Combining carbon-free energy with permanent storage of CO2 creates a more cost-effective self-sustaining loop.

A research team at Ohio State University (OSU) has proposed the combination of carbon capture with geothermal energy in a cheap, novel method that could make capturing carbon dioxide from the air a viable option. Their system recycles some of the captured CO2 to transport geothermal energy in a closed loop that can make large-scale direct air capture cheaper and more efficient.

Reported in the journal Environmental Research Letters, Martina Leveni and Jeffrey Bielicki have proposed a near-self-sustaining process of carbon capture that would justify the construction of dozens more atmospheric siphons, usually a prohibitive expense slowing the technology's adoption in the United States.

Unlike traditional forms of carbon removal, which involve capturing carbon dioxide at the point of emissions, direct air capture draws carbon dioxide out of the general atmosphere. (Using today's means, pulling emissions from a smokestack also reduces a power plant's efficiency.)

"Carbon removal technologies are especially helpful in mitigating climate change because we can capture types of emissions that would be hard to cap in other ways," said Martina Leveni, lead author of the study and a postdoctoral scholar in civil, environmental, and geodetic engineering. "So, we thought, could we combine technologies that could be beneficial to one another to meet this goal more efficiently?"
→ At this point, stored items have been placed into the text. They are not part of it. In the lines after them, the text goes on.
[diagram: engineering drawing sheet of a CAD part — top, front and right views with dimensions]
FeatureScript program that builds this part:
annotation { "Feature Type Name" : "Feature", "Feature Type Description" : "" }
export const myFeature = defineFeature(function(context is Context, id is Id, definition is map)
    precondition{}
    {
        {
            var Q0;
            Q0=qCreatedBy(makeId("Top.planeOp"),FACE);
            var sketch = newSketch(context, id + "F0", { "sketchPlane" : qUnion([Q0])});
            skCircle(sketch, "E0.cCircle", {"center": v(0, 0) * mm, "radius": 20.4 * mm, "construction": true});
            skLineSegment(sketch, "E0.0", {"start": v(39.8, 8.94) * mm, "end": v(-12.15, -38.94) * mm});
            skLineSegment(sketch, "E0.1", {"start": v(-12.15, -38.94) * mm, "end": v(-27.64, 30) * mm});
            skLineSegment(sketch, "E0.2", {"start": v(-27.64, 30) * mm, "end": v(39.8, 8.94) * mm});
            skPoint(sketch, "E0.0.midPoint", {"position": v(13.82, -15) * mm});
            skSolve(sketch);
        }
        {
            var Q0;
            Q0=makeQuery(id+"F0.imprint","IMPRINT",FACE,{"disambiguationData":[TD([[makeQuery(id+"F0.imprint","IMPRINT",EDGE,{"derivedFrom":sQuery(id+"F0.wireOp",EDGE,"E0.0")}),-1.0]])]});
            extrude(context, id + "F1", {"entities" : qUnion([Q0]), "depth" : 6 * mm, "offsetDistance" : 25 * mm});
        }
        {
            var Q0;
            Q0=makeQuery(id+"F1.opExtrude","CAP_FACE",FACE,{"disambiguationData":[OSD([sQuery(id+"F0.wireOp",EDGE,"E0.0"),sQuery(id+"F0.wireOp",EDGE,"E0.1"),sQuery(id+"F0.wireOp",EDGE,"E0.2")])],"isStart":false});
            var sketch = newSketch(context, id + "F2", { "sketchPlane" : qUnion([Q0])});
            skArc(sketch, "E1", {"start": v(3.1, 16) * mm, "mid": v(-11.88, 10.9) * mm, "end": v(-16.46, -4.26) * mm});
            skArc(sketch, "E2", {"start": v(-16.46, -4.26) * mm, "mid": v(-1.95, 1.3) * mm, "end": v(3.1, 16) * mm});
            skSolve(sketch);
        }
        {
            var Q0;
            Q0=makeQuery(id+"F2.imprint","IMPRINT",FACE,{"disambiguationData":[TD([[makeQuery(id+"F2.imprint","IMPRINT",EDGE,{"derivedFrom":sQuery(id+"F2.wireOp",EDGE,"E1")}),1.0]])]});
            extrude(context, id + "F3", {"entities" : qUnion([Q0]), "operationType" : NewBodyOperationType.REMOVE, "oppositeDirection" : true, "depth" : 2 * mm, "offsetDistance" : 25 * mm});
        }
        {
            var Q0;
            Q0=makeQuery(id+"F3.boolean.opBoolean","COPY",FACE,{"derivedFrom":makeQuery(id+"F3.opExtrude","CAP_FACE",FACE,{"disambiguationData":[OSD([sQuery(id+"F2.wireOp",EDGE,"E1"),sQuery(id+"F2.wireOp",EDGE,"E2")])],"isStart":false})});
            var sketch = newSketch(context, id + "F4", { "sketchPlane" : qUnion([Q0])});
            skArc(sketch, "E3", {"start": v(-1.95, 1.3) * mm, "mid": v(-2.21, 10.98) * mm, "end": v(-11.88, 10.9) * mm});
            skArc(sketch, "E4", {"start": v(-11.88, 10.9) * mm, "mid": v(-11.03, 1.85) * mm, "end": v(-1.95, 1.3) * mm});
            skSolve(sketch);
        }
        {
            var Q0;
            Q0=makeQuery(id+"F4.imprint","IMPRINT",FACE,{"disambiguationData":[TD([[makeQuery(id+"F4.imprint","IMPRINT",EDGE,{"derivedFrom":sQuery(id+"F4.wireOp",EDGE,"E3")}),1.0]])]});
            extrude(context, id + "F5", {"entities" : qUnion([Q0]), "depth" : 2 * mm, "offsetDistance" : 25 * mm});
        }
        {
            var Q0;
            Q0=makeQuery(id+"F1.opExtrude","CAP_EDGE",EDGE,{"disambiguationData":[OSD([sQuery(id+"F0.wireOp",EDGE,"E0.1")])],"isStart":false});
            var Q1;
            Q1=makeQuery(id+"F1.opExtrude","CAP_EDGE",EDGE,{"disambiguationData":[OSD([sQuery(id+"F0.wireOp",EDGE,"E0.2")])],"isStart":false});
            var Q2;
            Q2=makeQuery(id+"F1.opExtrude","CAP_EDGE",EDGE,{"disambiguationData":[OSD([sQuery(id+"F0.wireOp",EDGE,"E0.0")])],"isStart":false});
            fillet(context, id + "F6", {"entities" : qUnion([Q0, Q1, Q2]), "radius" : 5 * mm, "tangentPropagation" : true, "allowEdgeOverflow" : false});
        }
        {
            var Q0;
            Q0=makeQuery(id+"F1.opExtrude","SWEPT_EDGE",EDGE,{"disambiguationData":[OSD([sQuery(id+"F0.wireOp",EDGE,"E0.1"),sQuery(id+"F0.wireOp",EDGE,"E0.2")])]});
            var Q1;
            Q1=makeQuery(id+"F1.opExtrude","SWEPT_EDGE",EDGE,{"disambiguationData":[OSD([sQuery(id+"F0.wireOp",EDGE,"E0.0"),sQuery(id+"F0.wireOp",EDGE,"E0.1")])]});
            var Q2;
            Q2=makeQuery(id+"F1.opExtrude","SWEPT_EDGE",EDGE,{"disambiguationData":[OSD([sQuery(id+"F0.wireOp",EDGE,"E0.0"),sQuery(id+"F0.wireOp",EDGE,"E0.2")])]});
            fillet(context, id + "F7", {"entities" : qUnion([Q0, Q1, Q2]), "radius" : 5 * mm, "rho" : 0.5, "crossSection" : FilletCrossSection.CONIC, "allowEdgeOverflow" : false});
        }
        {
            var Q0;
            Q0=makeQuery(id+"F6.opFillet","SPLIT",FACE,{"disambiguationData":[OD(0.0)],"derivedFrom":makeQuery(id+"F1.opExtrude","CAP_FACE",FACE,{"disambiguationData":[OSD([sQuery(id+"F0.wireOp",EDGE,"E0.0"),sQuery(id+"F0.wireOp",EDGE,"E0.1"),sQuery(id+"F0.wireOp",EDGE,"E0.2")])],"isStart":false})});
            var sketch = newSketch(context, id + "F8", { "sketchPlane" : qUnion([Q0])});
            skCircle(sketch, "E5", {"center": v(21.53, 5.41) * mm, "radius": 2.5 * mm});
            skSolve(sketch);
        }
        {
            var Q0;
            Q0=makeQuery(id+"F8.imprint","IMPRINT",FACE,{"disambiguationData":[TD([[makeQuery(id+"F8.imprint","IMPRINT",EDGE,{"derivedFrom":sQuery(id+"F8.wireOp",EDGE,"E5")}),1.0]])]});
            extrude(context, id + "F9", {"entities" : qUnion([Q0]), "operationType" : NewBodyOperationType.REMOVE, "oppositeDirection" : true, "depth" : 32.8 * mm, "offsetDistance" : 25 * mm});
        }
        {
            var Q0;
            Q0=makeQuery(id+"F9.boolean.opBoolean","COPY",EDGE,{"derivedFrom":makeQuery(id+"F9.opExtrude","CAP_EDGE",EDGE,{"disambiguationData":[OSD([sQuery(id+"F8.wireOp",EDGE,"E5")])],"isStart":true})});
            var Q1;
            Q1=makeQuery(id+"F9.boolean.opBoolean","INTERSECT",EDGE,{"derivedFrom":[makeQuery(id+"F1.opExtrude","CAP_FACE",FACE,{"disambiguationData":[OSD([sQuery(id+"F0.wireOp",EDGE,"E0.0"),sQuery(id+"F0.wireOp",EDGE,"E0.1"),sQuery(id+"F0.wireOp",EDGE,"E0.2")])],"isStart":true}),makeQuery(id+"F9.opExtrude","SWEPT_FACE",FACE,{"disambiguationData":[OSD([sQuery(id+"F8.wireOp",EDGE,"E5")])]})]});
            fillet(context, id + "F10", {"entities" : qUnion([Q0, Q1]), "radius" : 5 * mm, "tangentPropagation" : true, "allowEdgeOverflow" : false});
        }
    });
Most high-tech carbon capture methods are still in the early stages of development, with direct air technologies using giant fans to blow air over special chemicals that soak up carbon dioxide – methods that require substantial investment, compete for land use, and are energy-intensive to operate.

Scrubbing the air

In the foothills just outside Reykjavík, Iceland sits Orca, one of the earliest examples of direct air capture. This still-running product of Swiss decarbonization company Climeworks, which is powered by waste heat from the geothermal power plant next door, draws air through a chemical filter that extracts CO2.

It pumps the captured CO2 more than 700 meters underground to combine with basalt rock, transforming it into a solid mineral – sequestering a modest 50 tons of carbon dioxide a year and sports little to no carbon footprint beyond the materials used in its construction.

This synergy between green technologies can go a long way to driving financial and carbon costs down, which is the inspiration behind Martina Leveni and Jeffrey Bielicki's investigations toward finding a way carbon capture and geothermal energy technologies could benefit each other.

Called Direct Air CO2 Capture with CO2 Utilization and Storage (DACCUS), the OSU team's proposal would store carbon dioxide captured from air in deep saline aquifers.

The naturally-occurring heat could be used directly, or converted into electricity, to further power the process and continuously produce renewable energy for DACCUS systems. The captured CO2 would be isolated in the same geologic formations, and part of it can be circulated to extract the geothermal heat. This circulation brings the heat to the surface, where it can either be used directly or converted to electricity to power the system.

To demonstrate the self-sustaining potential, the duo presented a case study of a system deployed in the U.S. Gulf, an area well-known for having ample geothermal resources where DACCUS could be used to great success. The researchers estimated up to 25 of these hybrid geothermal-direct air capture systems could be deployed in just one of the 27 geologic formations in the Gulf by 2050.

"The Gulf Coast also has the right geology to safely put carbon dioxide underground and a decent enough heat flux that its geothermal energy could be sufficient to use," said Bielicki. "These characteristics are very favorable."

Growing interest

Direct air capture plants have already been commissioned around the world. According to the International Energy Agency, at least 130 facilities are in various planning and development stages.

For a self-sustaining system to work, it may first need some priming with about five years of CO2 captured from concentrated sources such as smokestacks. After that, the facility would be able to produce enough renewable energy to start extracting the greenhouse gas from the air.

"New technologies can enable one another, and in integrating them, we can tackle climate change," said Leveni in a press release. "There's a lot of work to be done to take into account technological readiness and the policies needed to make that research happen."

The U.S. is leading the race on policy support for direct air capture with a number of policies and programs, including the 45Q tax credit and the California Low Carbon Fuels Standard. The Inflation Reduction Act (IRA) announced important new funding in 2022, expanding the 45Q tax credit up to $180 per ton of CO2 permanently stored.

The Infrastructure Investment and Jobs Act (signed into law in November 2021) includes $3.5 billion in funding to establish four large-scale direct air capture hubs with related transport and storage infrastructure.

Around 35 such projects have been announced since the IRA, including project Bison (aiming to capture five metric tons of CO2/year by 2030) and 30 plants in King Ranch, Texas (each up to 1 metric ton of CO2/year each) with up to 15 plants pushing to be operational by 2030.